Как ни тяжело было ему, но Андрей откашлялся и сказал:
– Пора, Артамон Михайлович, скоро светать начнет.
– Да… Пора… – грустно согласился с ним Матвеев.
Перенесли в лодку женщин, потом залезли сами, Добрынин, зайдя в воду чуть не по грудь, помогал отойти от берега. Матвеев не выдержал и крикнул Семену и Степану:
– Мы встретимся! Если нам судьба, то мы обязательно встретимся!
Лодка была уже на середине реки, когда в усадьбу ворвался на нескольких телегах Петр Злобнов с сыном и ватагой разгоряченных мужиков.
– Катька! – кричал он. – Катька, мы пришли, где ты?
Но им никто не отозвался. Дом стоял тихий, как
будто уснул. Мужики ворвались внутрь – их никто не остановил и не окликнул. Пустота и тишина. Они метались по комнатам в поисках, чем бы поживиться, взламывали запертые шкафы и комнаты и не находили ничего из того, что было обещано им Злобновым, когда он их так старательно сдерживал: ни денег, ни драгоценностей, даже оружия, и того не было.

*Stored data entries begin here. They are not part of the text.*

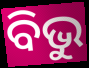
ବିଭୁ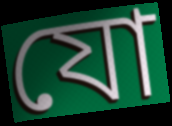
যোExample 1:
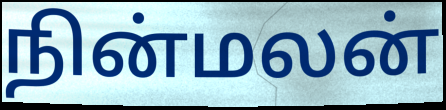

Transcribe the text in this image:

நின்மலன்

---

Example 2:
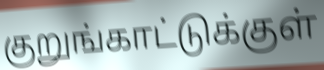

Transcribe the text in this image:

குறுங்காட்டுக்குள்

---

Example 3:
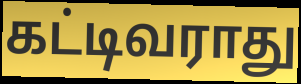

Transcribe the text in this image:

கட்டிவராது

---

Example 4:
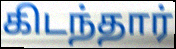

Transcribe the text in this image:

கிடந்தார்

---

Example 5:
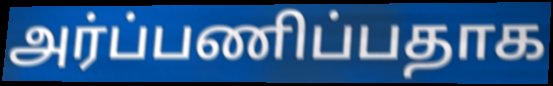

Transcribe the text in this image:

அர்ப்பணிப்பதாகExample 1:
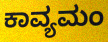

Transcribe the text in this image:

ಕಾವ್ಯಮಂ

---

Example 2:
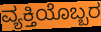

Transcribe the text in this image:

ವ್ಯಕ್ತಿಯೊಬ್ಬರ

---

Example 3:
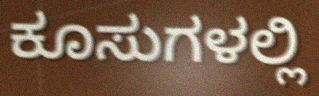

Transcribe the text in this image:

ಕೂಸುಗಳಲ್ಲಿ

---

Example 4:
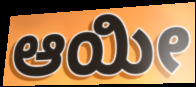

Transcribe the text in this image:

Наконец, они ворвались в винный подвал, и глаза у них разгорелись. Они забивали бутылками заранее приготовленные, правда, совсем не для этих целей, мешки, потом стали срывать с окон портьеры и снова бежали в подвал, чтобы, наложив на них бутылок, завязать узлом и оттащить в телеги. Те бутылки, которые уже некуда было класть, частью распили, а большей частью били об стены с пьяным остервенением. Озверевшие от вседозволенности и безнаказанности, они били стекла и зеркала, крушили мебель. Натешившись вволю, они подошли к Петьке, который в общих забавах не участвовал. Он задумчиво сидел на кухне, глядя на миску с водой, чуть подкрашенной кровью, и ей же испачканную салфетку – уходили явно впопыхах.
– Ну что, жечь будем? – спросил у Петьки один из мужиков.

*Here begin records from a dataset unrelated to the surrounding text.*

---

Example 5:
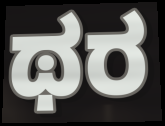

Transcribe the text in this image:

ಥರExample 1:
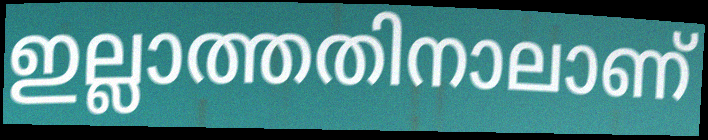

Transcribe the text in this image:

ഇല്ലാത്തതിനാലാണ്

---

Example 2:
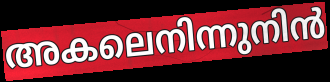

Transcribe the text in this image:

അകലെനിന്നുനിൻ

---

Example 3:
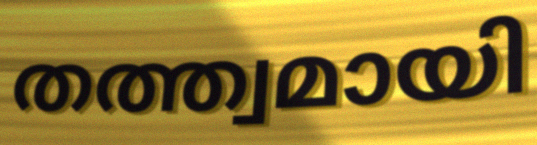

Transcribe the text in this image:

തത്ത്വമായി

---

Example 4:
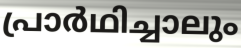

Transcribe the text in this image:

പ്രാർഥിച്ചാലും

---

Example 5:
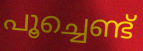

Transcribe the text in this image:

പൂച്ചെണ്ട്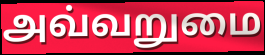
அவ்வறுமை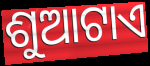
ଶୁଆଟାଏ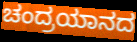
ಚಂದ್ರಯಾನದ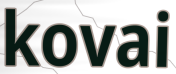
kovaiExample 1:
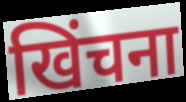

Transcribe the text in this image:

खिंचना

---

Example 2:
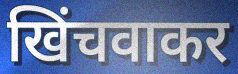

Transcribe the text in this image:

खिंचवाकर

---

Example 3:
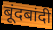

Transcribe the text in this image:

बूंदबांदी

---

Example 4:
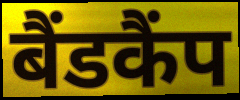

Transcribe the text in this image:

बैंडकैंप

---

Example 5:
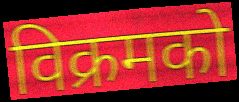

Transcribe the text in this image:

विक्रमको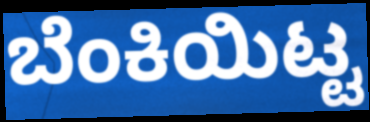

– Катьку найти надо, – не ответив мужику, сказал Злобнов и поднялся со стула. – Она здесь оставалась и должна что-то знать.

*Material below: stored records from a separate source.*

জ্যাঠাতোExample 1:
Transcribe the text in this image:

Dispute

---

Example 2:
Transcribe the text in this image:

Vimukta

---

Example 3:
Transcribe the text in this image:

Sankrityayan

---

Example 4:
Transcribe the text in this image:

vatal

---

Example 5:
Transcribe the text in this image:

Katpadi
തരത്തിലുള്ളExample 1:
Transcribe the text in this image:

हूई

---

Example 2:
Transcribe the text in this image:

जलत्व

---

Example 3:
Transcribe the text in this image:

Обыскав дом, мужики вышли в сад и стали осматривать конюшню, где уже не было даже старенькой лошадки – на ней в свой последний визит уехал Добрынин, каретные сараи, дошла очередь и до теплицы.
– Петька! Петька! – раздался оттуда крик одного из мужиков. – Иди сюда! Нашел!
Вся толпа собралась над обрывом и смотрела вниз, на лежащее на камнях тело Катьки. Глядя на нее, ни у кого и мысли не возникло, что она может быть жива. В адрес Матвеевых посыпались самые изощренные проклятья. Мужики единодушно решили – сжечь дом к чертовой матери, чтобы и следа от графов Матвеевых не осталось, но Злобнов их остановил.
– Нельзя, слишком близко от Баратова, шум будет. Уже и так на нас косо смотреть начали. Словно не революционеры мы, а шпана переулочная. Пусть дом целый стоит, здесь потом сделают что-нибудь, госпиталь или еще что.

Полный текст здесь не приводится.